RECORDS TO USE ->
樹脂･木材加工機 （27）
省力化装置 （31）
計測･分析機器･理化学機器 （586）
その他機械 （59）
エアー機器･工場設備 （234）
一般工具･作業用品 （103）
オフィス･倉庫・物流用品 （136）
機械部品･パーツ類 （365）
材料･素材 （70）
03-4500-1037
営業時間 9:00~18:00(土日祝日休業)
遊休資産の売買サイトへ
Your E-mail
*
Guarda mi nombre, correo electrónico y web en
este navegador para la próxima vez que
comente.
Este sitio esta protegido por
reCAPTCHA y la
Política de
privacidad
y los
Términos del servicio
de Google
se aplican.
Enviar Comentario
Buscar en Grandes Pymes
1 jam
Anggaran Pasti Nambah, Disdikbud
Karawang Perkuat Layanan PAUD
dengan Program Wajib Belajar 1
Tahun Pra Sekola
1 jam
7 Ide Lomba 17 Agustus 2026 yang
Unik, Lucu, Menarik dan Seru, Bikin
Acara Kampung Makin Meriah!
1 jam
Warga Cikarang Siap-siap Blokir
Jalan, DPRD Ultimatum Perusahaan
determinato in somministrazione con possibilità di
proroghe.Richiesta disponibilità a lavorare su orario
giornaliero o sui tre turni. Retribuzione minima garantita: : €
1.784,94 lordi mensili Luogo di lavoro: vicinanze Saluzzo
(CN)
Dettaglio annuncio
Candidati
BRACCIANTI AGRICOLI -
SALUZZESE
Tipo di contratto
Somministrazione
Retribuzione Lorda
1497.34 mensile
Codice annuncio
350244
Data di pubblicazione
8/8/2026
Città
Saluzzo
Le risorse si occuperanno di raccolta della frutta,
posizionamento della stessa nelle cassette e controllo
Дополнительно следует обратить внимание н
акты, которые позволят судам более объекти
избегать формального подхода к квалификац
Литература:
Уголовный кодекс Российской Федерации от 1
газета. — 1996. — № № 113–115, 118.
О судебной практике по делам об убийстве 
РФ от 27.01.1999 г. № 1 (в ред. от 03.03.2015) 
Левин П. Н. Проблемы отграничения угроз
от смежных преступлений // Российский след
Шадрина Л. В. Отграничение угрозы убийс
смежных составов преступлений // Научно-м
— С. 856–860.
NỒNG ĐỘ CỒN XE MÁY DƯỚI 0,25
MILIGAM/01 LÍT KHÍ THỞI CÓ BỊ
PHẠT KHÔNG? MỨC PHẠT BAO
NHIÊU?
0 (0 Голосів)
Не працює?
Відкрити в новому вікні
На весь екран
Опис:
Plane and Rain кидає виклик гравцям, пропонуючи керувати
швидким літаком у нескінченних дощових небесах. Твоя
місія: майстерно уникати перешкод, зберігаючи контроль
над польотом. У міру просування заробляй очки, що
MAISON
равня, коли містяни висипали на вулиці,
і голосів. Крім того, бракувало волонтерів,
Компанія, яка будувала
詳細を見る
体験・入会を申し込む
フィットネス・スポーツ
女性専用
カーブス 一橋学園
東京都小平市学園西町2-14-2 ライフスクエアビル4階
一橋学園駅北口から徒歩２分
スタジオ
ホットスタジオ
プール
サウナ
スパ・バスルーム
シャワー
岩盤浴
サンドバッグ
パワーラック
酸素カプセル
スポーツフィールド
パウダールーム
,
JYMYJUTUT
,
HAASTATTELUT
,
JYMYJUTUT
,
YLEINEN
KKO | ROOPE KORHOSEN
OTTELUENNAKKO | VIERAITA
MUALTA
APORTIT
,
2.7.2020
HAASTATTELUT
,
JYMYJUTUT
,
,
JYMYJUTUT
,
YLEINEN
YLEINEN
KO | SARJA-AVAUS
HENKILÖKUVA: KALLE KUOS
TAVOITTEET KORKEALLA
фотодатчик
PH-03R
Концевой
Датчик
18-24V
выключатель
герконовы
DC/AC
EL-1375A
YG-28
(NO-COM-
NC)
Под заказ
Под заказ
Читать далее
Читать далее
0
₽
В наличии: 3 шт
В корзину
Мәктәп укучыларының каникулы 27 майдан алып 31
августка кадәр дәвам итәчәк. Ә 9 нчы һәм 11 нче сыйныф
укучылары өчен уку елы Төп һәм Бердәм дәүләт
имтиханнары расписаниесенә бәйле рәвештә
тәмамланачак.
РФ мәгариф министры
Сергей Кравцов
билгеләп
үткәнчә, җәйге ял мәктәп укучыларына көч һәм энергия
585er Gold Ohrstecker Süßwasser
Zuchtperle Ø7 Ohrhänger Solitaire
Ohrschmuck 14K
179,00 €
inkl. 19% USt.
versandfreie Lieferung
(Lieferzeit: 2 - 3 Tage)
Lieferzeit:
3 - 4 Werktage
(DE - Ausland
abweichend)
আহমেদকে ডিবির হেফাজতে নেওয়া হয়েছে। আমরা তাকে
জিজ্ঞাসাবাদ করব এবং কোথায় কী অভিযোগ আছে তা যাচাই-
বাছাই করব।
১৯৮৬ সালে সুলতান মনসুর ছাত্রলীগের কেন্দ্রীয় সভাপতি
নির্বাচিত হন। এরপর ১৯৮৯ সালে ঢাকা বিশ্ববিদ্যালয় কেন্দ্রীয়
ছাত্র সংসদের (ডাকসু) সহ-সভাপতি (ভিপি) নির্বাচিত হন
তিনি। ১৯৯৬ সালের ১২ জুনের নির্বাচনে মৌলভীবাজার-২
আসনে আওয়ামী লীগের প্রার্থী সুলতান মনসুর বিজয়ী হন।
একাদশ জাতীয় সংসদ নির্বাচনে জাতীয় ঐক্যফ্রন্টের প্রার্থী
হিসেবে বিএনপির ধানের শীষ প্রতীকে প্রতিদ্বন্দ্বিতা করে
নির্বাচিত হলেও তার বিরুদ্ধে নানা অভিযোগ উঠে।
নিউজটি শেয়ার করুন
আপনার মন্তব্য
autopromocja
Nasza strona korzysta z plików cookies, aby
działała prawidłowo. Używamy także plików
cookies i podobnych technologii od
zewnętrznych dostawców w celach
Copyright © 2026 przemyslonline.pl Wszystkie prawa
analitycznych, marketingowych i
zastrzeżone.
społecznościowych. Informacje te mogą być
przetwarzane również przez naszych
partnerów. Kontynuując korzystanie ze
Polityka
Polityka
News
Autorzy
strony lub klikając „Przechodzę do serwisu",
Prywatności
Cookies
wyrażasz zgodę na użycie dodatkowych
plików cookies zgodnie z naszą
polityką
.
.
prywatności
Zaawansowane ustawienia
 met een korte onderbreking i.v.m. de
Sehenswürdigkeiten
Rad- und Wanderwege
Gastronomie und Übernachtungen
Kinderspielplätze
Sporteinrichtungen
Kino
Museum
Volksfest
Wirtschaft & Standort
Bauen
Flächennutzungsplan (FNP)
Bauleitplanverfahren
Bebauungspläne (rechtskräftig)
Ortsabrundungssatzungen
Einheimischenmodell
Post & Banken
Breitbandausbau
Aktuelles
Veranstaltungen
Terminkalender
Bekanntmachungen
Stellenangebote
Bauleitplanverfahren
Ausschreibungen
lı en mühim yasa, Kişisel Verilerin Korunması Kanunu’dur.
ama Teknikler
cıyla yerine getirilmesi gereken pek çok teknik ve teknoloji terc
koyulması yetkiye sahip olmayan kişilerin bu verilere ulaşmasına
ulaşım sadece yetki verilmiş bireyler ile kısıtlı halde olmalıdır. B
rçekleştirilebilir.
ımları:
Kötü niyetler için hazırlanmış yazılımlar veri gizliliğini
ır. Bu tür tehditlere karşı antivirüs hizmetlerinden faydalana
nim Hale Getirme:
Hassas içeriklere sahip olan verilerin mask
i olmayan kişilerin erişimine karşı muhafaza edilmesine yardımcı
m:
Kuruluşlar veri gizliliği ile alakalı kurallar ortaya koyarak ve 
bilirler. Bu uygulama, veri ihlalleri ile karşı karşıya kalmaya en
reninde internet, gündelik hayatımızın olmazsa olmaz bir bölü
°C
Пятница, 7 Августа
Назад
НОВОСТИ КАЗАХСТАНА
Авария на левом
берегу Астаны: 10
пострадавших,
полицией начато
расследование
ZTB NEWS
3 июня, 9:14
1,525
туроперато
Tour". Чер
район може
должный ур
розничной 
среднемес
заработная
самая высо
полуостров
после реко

REQUIRED WORK ->
Copy the records from their first line through the line containing "Відкрити в новому вікні", inclusive, putting "Cuneo" in place of each "Saluzzo" and changing nothing else.

RESPONSE AREA ->
樹脂･木材加工機 （27）
省力化装置 （31）
計測･分析機器･理化学機器 （586）
その他機械 （59）
エアー機器･工場設備 （234）
一般工具･作業用品 （103）
オフィス･倉庫・物流用品 （136）
機械部品･パーツ類 （365）
材料･素材 （70）
03-4500-1037
営業時間 9:00~18:00(土日祝日休業)
遊休資産の売買サイトへ
Your E-mail
*
Guarda mi nombre, correo electrónico y web en
este navegador para la próxima vez que
comente.
Este sitio esta protegido por
reCAPTCHA y la
Política de
privacidad
y los
Términos del servicio
de Google
se aplican.
Enviar Comentario
Buscar en Grandes Pymes
1 jam
Anggaran Pasti Nambah, Disdikbud
Karawang Perkuat Layanan PAUD
dengan Program Wajib Belajar 1
Tahun Pra Sekola
1 jam
7 Ide Lomba 17 Agustus 2026 yang
Unik, Lucu, Menarik dan Seru, Bikin
Acara Kampung Makin Meriah!
1 jam
Warga Cikarang Siap-siap Blokir
Jalan, DPRD Ultimatum Perusahaan
determinato in somministrazione con possibilità di
proroghe.Richiesta disponibilità a lavorare su orario
giornaliero o sui tre turni. Retribuzione minima garantita: : €
1.784,94 lordi mensili Luogo di lavoro: vicinanze Cuneo
(CN)
Dettaglio annuncio
Candidati
BRACCIANTI AGRICOLI -
SALUZZESE
Tipo di contratto
Somministrazione
Retribuzione Lorda
1497.34 mensile
Codice annuncio
350244
Data di pubblicazione
8/8/2026
Città
Cuneo
Le risorse si occuperanno di raccolta della frutta,
posizionamento della stessa nelle cassette e controllo
Дополнительно следует обратить внимание н
акты, которые позволят судам более объекти
избегать формального подхода к квалификац
Литература:
Уголовный кодекс Российской Федерации от 1
газета. — 1996. — № № 113–115, 118.
О судебной практике по делам об убийстве 
РФ от 27.01.1999 г. № 1 (в ред. от 03.03.2015) 
Левин П. Н. Проблемы отграничения угроз
от смежных преступлений // Российский след
Шадрина Л. В. Отграничение угрозы убийс
смежных составов преступлений // Научно-м
— С. 856–860.
NỒNG ĐỘ CỒN XE MÁY DƯỚI 0,25
MILIGAM/01 LÍT KHÍ THỞI CÓ BỊ
PHẠT KHÔNG? MỨC PHẠT BAO
NHIÊU?
0 (0 Голосів)
Не працює?
Відкрити в новому вікні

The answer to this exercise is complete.